Quote the records exactly, starting at the first line and stopping after the line with "index pip: (1182, 796)"; skip the pictures.

#####

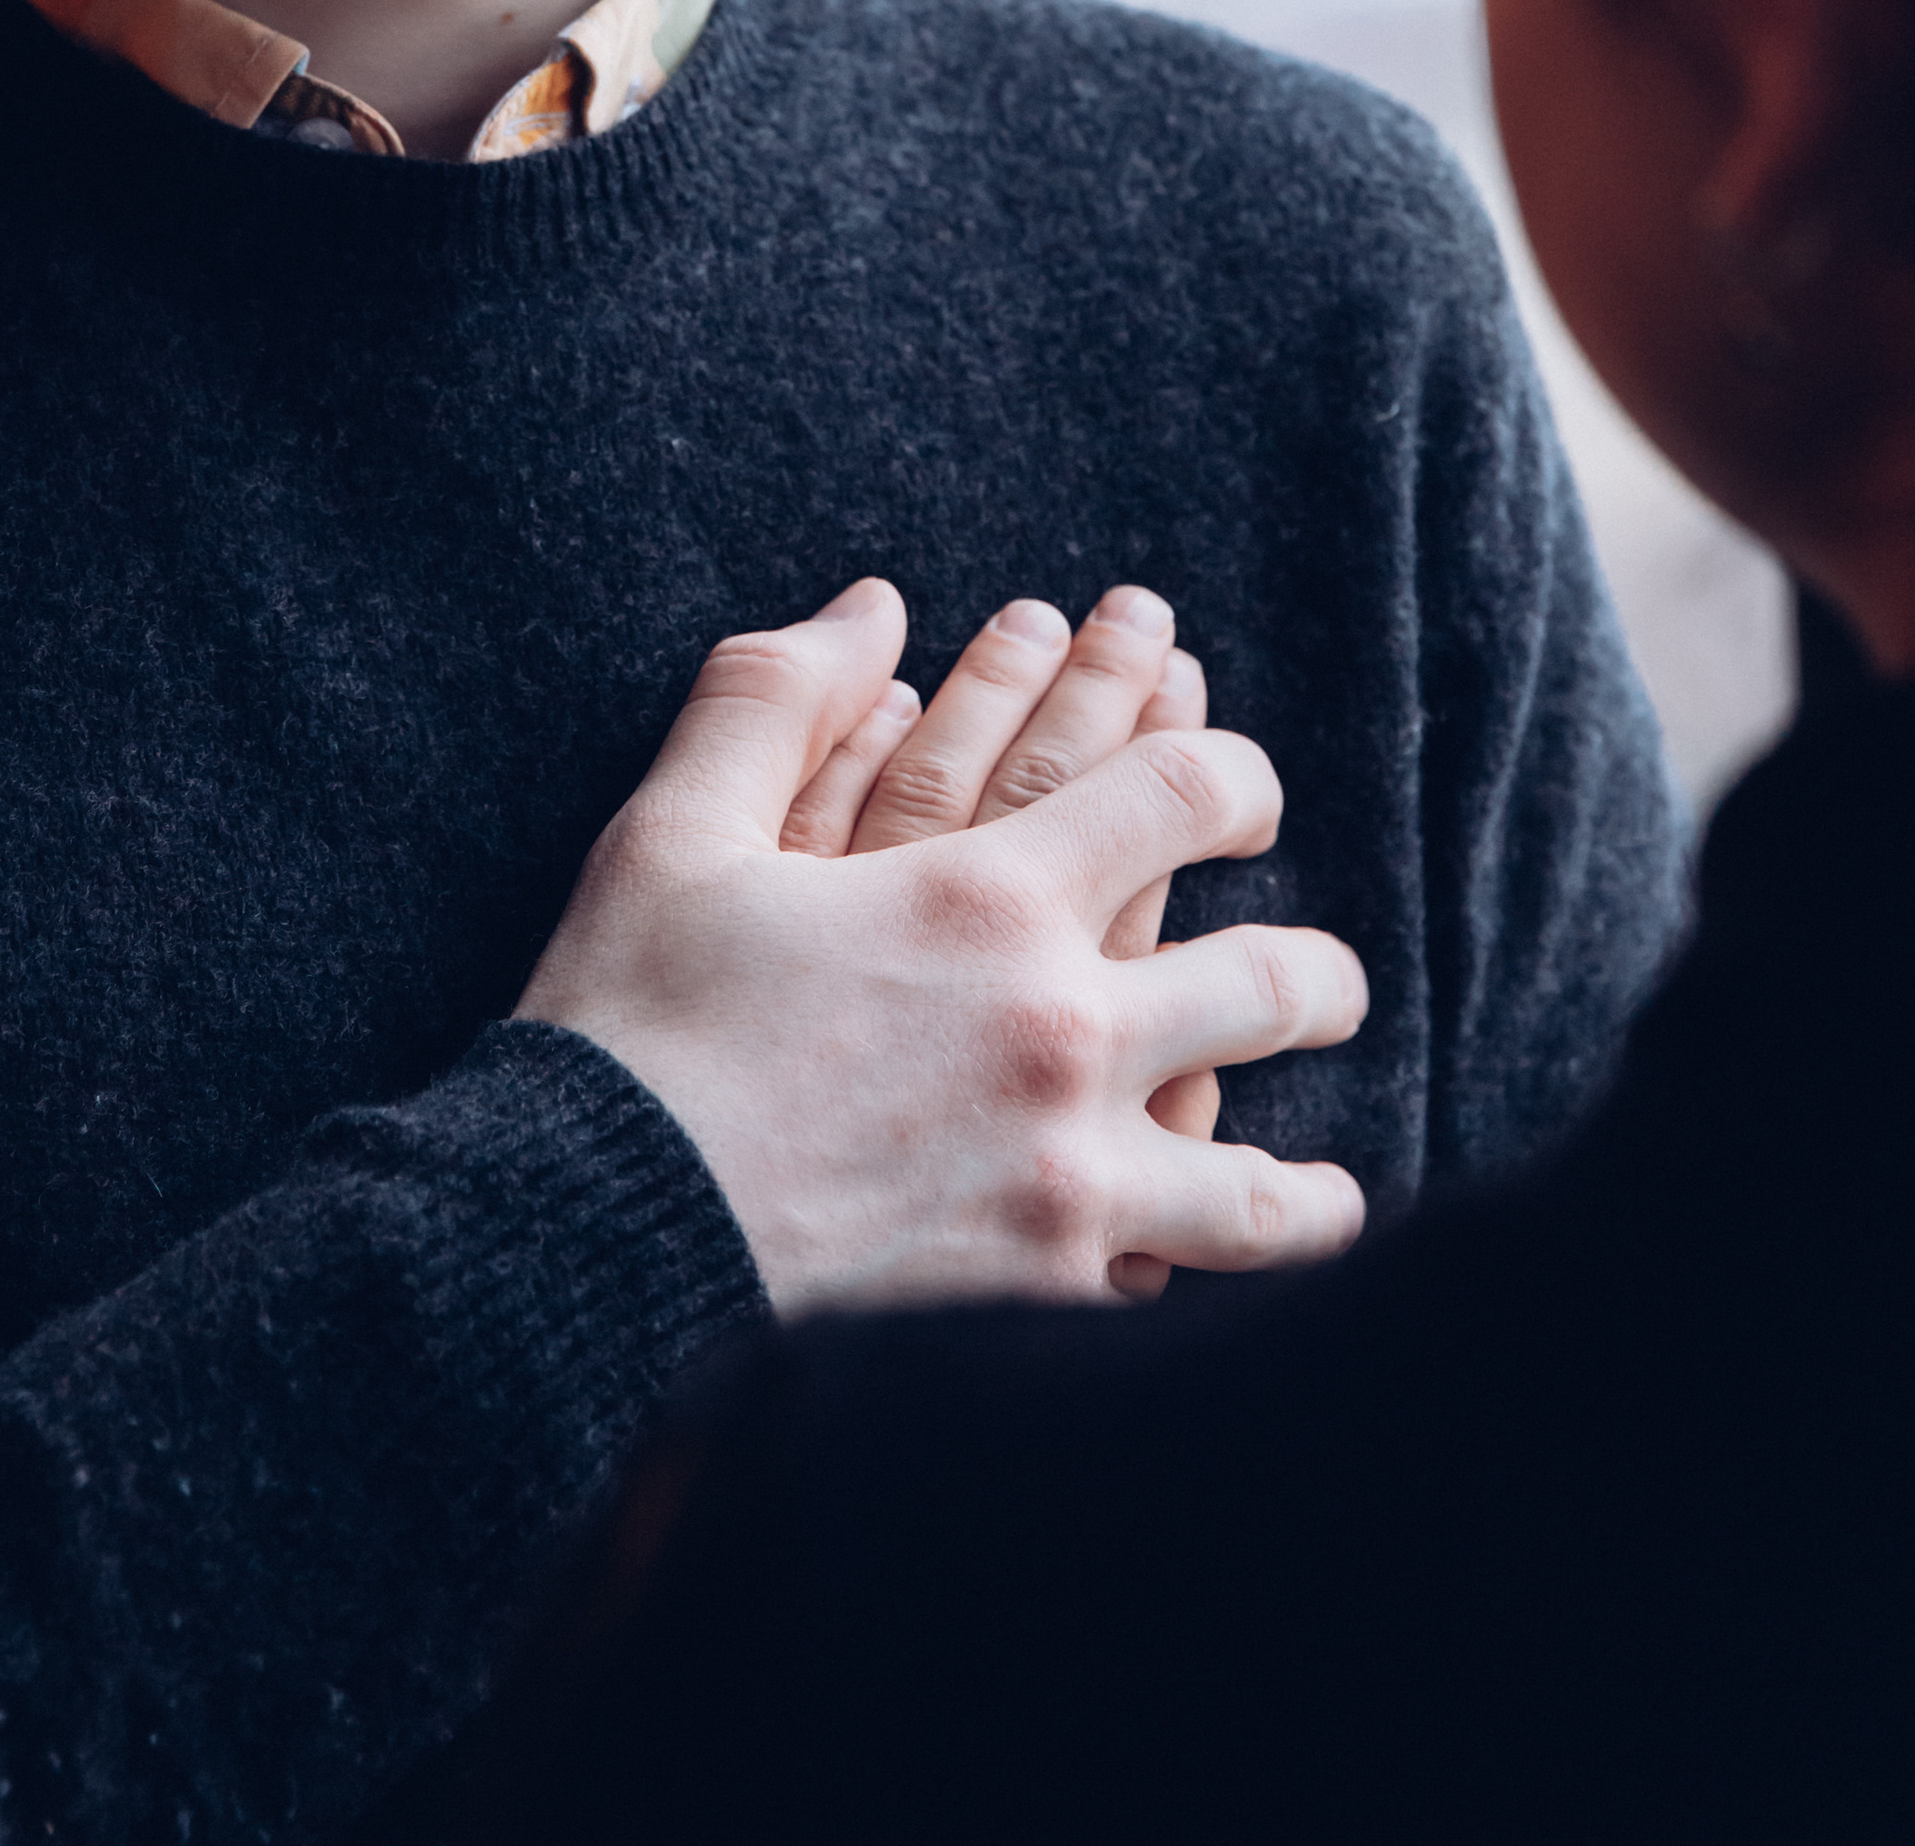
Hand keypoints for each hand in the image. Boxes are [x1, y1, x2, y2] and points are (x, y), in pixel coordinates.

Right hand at [516, 579, 1367, 1314]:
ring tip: (1337, 1192)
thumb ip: (776, 700)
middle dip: (1318, 975)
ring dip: (1313, 1187)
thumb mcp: (673, 834)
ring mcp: (1063, 1189)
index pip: (1182, 796)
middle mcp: (1058, 1038)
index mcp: (988, 902)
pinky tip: (1222, 1304)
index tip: (1240, 793)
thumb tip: (871, 609)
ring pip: (1258, 1189)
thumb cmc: (625, 1033)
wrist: (577, 1254)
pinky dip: (1207, 1294)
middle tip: (1326, 982)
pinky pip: (1171, 1294)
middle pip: (1267, 985)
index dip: (1230, 774)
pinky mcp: (1032, 1306)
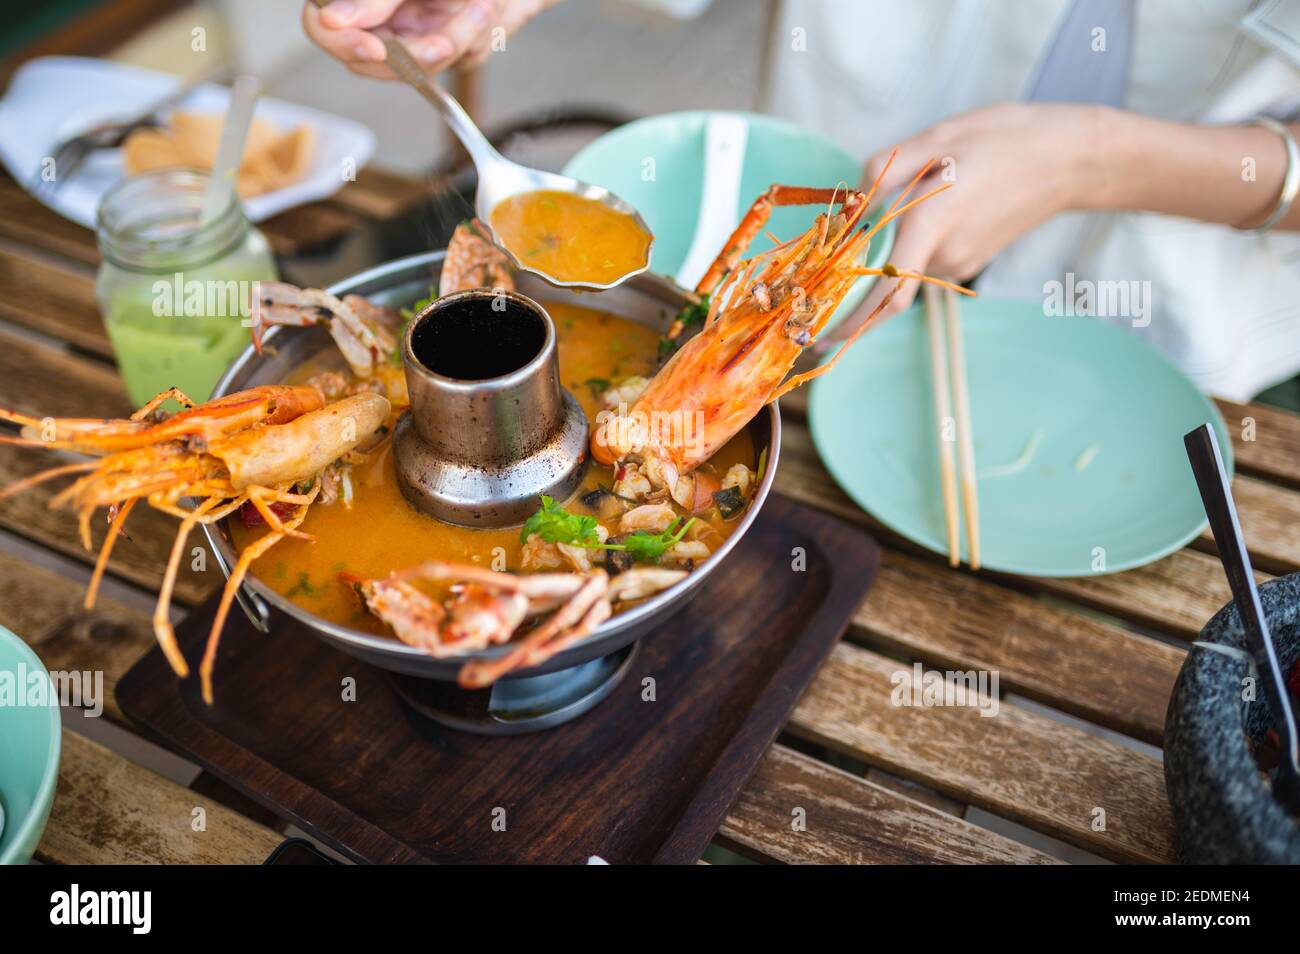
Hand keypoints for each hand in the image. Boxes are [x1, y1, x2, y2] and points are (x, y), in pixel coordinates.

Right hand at [303, 0, 555, 79]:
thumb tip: (331, 19)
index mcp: (358, 2)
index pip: (322, 28)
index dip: (342, 42)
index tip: (373, 48)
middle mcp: (379, 22)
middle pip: (374, 63)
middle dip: (417, 53)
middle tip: (446, 40)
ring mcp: (411, 38)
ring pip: (423, 67)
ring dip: (460, 35)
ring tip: (482, 4)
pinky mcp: (447, 49)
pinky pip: (458, 60)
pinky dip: (476, 35)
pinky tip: (486, 7)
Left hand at [818, 102, 1106, 347]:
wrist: (1068, 158)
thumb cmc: (1003, 139)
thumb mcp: (936, 138)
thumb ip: (882, 170)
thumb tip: (849, 205)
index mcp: (931, 222)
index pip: (887, 292)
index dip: (851, 321)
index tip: (820, 337)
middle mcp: (943, 254)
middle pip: (883, 279)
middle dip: (856, 274)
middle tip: (836, 255)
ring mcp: (959, 264)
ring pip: (903, 265)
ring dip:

#####

## SOLVED EXERCISE
Hand keypoints for each hand in the image. Boxes are [x1, y1, x2, y2] and points are (x, y), in pixel coordinates.

Right hand at [516, 579, 1367, 1314]:
ring tip: (1337, 1192)
thumb ip: (776, 700)
middle dip: (1318, 975)
ring dip: (1313, 1187)
thumb mcp: (673, 834)
ring mcp: (1063, 1189)
index pip: (1182, 796)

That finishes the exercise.